Just finished reading Annie Duke’s poker book (as opposed to her memoir.) Surprisingly good, and gets away from the standard format of formulaic ABC, if this than that poker. Kind of a refreshing read to someone brought up on Sklansky and Malmoth. It’s all about the thought process that goes into decision making, rather than giving you blackjack-esque charts of exactly what to do in a given situation (which is obviously a fool’s errand.) I really enjoyed it.
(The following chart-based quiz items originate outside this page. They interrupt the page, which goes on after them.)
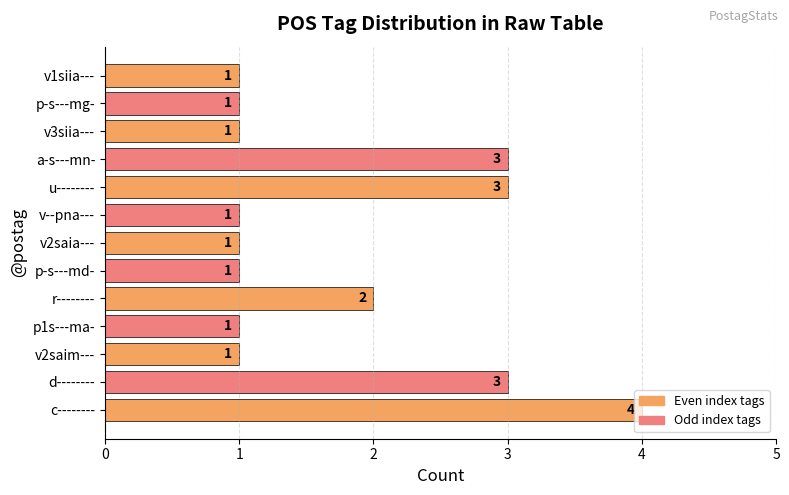

What is the difference between the maximum and minimum values?

3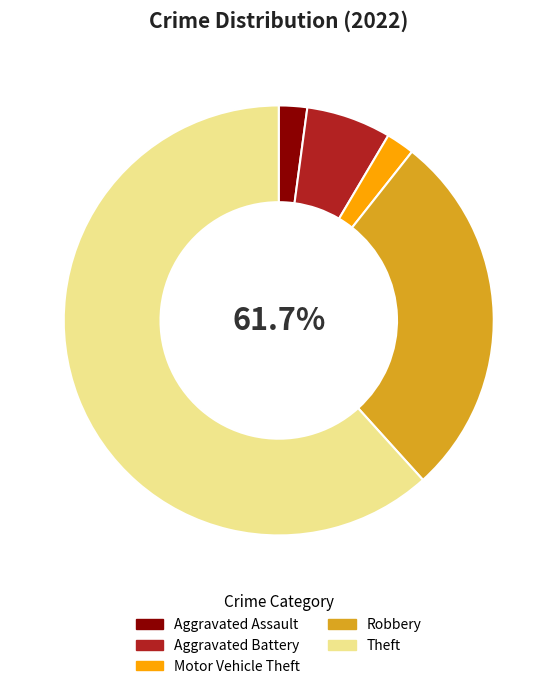

Does Robbery represent more than half of the total?

No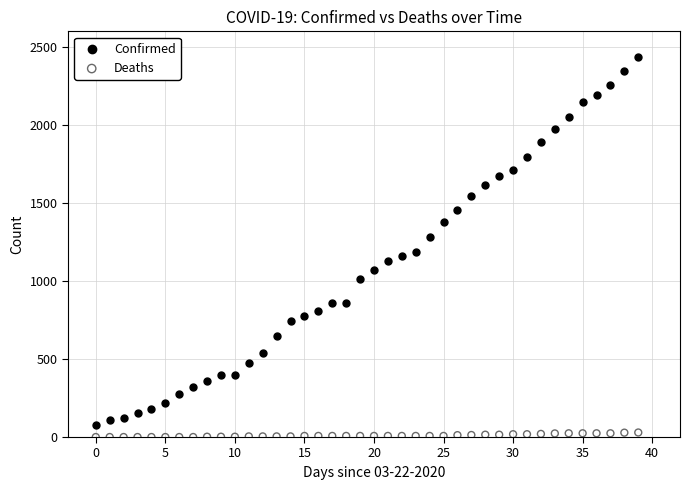

Which series has the widest spread of Y values?

Confirmed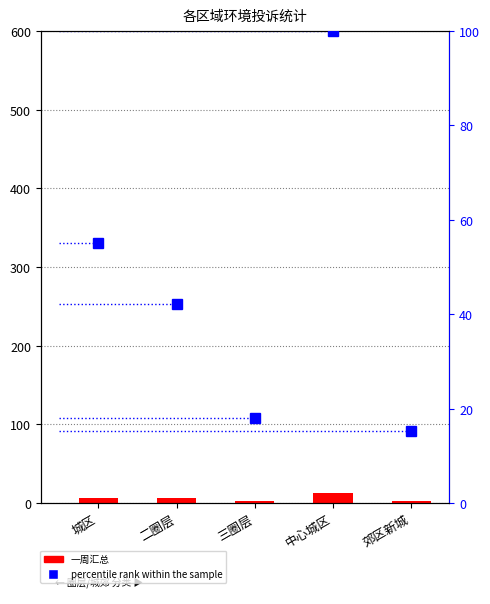

Reading left to right, list all the values displayed in this chart.

一周汇总: 7.0	6.0	2.0	13.0	2.0
percentile rank within the sample: 55.2	42.1	18.1	100.0	15.3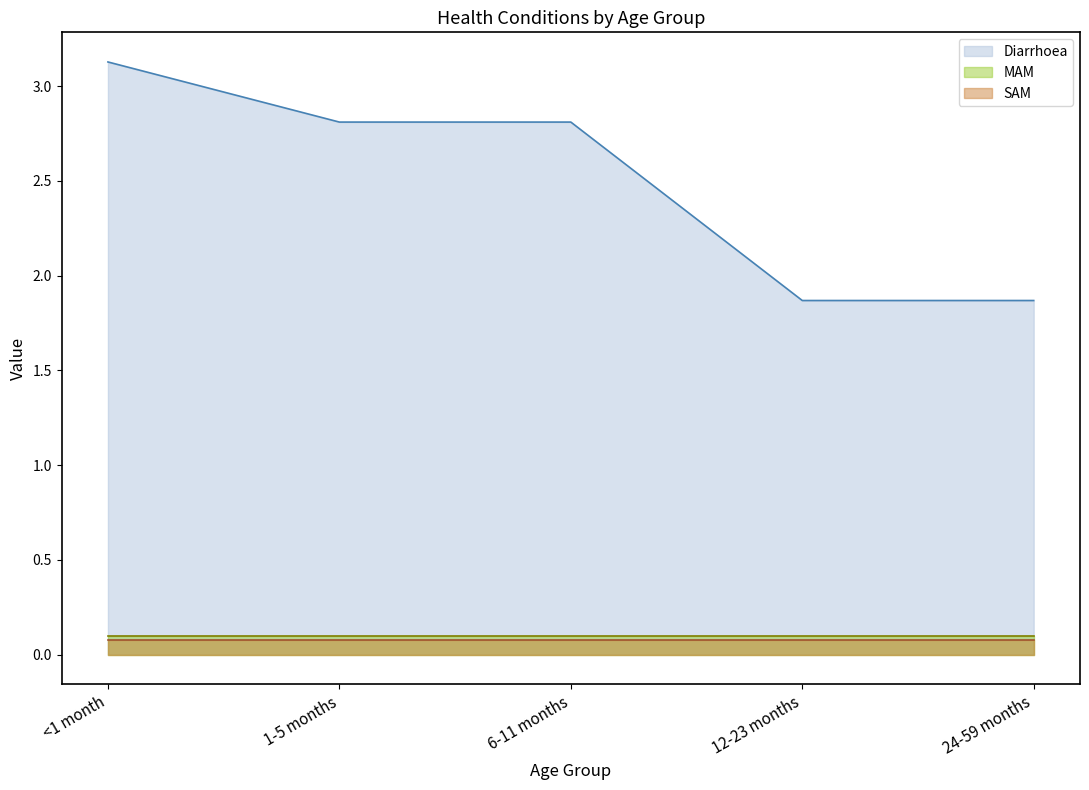

What is the label of the 5th point from the left?

24-59 months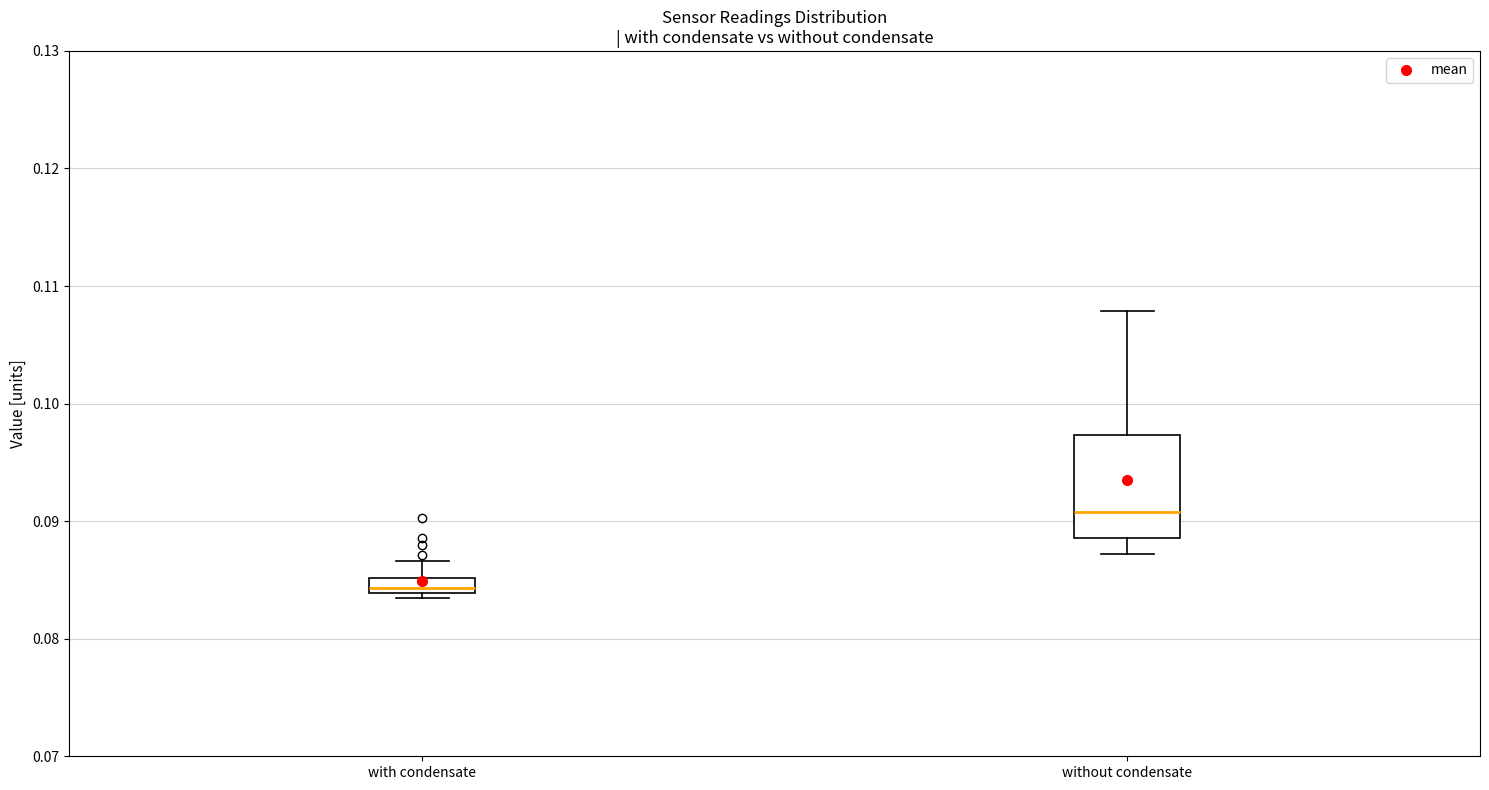

Which box has the lowest median line?

with condensate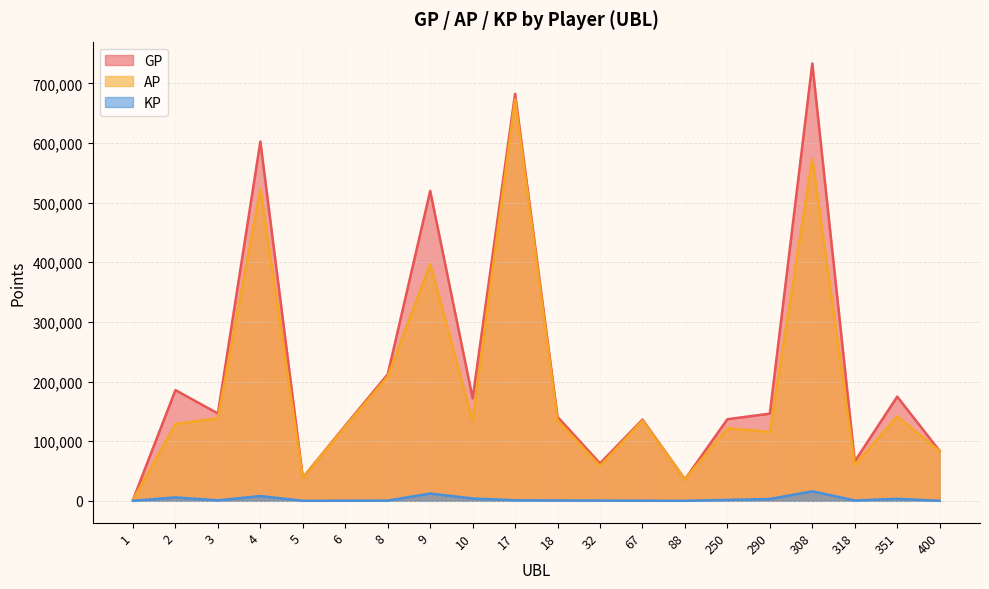

True or false: GP and KP intersect in this chart.

False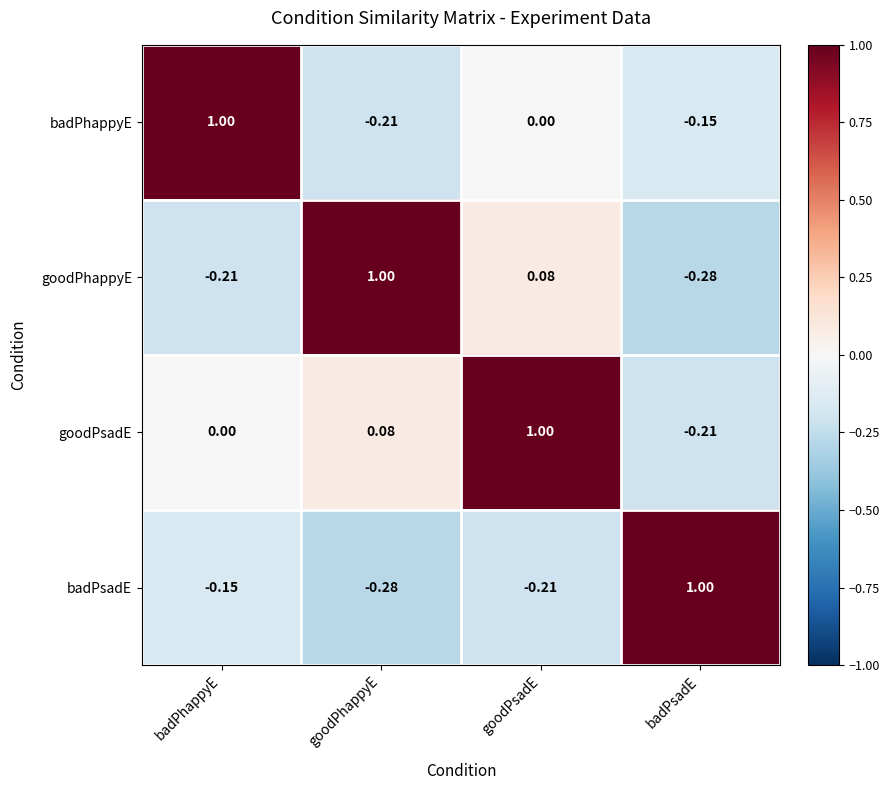

At which label is goodPhappyE closest to 0?

goodPsadE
Only real issue I have is that the book drastically over-estimates the level of thinking that the average low-to-middle-stakes player is likely to be using, so playing as she describes will often land you in bad situations. I think reading her book probably improves my play against superior opponents, but I maintain a bigger edge against weaker opponents by ignoring much of her advice.
I did pick up a few genuinely useful tidbits, and recommend it to anyone who is losing chips to superior opponents. However, if you’re playing against a field of typical low-limit players this level of thinking will just get you in trouble. (To be clear, she pays lip service to this… I just think at a low limit table you should assume your opponent is playing their hand and their hand only until proven otherwise.)
Note: I’m talking about the book here, not the author. I think Annie Duke should be deeply embarrassed by her behavior in the Epic Poker bankruptcy and her involvement in Ultimate Bet. I still think the book is worth reading.